Yeltsin insisted he would never negotiate with Dudayev and only last February, when announcing his decision to run for re-election as president, declared that he would have the Chechen leader shot. With typical insouciance, Dudayev retorted earlier this month: "It's all the same who is president in Russia. President Yeltsin no longer controls the real power structures - namely, the army."
By refusing to capitulate in the face of Russia's might, Dudayev (who liked to compare himself to a lone wolf, a Chechen national emblem) won comparison with the Imam Shamil, the 19th-century Caucasian hero who fought the Russians for 25 years. Yet Dudayev was also criticised in the West for countenancing hostage-taking and terrorism by several of the armed units loosely grouped under his leadership.
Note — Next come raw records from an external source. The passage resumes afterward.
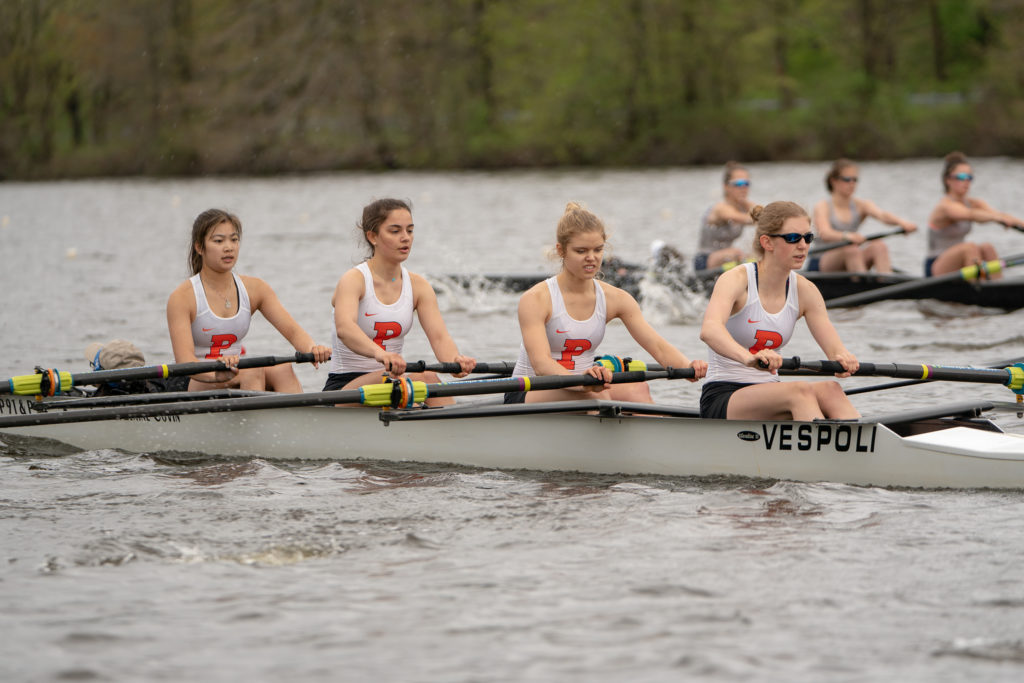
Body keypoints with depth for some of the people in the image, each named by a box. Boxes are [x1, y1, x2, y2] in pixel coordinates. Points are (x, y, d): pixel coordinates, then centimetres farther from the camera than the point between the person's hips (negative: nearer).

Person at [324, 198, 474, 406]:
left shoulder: (418, 286, 6)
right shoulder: (354, 279, -11)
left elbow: (439, 335, -10)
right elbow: (344, 328, -33)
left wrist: (454, 360, -35)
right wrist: (379, 353, -55)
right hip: (343, 387, -5)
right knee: (423, 378, -32)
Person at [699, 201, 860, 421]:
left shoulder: (805, 291, 5)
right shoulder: (736, 280, -13)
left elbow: (834, 347, -4)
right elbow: (709, 330, -34)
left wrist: (843, 358, -32)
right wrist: (749, 358, -55)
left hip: (768, 397, 6)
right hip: (721, 399, -6)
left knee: (829, 390, -25)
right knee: (800, 390, -31)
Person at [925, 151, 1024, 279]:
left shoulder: (975, 204, 7)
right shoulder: (946, 206, -16)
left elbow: (996, 213, -12)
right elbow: (971, 215, -37)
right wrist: (999, 218, -54)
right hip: (936, 270, -7)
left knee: (987, 248, -20)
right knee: (970, 247, -31)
He was bitter that President Bill Clinton, John Major and others refused to endorse his dream of an independent Chechen state, and by last February his statements, issued from a variety of secret hideouts, were becoming increasingly bizarre. Thus he accused the United States of funding the Russian military campaign in Chechnya, and even made the fantastic allegation that the Organisation of Security and Co-operation in Europe (OSCE) had started the war.
Dudayev's detestation of what he portrayed as aggressive Russian imperialism in the Caucasus did not extend to a loathing of Russia's culture or people. He married a Russian, Alevtina, with whom he had two sons and a daughter. One son, Avlar, was reported to have been killed in Grozny in January 1995.
Dudayev's death deprives the Chechen nation of a leader of genuinely inspirational qualities, but one who was at times erratic and reckless. He and Boris Yeltsin both bear responsibility for the failure to negotiate a deal securing broad-ranging autonomy for Chechnya. As it is, Dudayev's homeland will bear the scars of the latest example of Russian repression in the Caucasus for decades to come.
Dzhokhar Dudayev, air force officer and politician: born 1944; married (two sons, one daughter); died 21 #April 1996.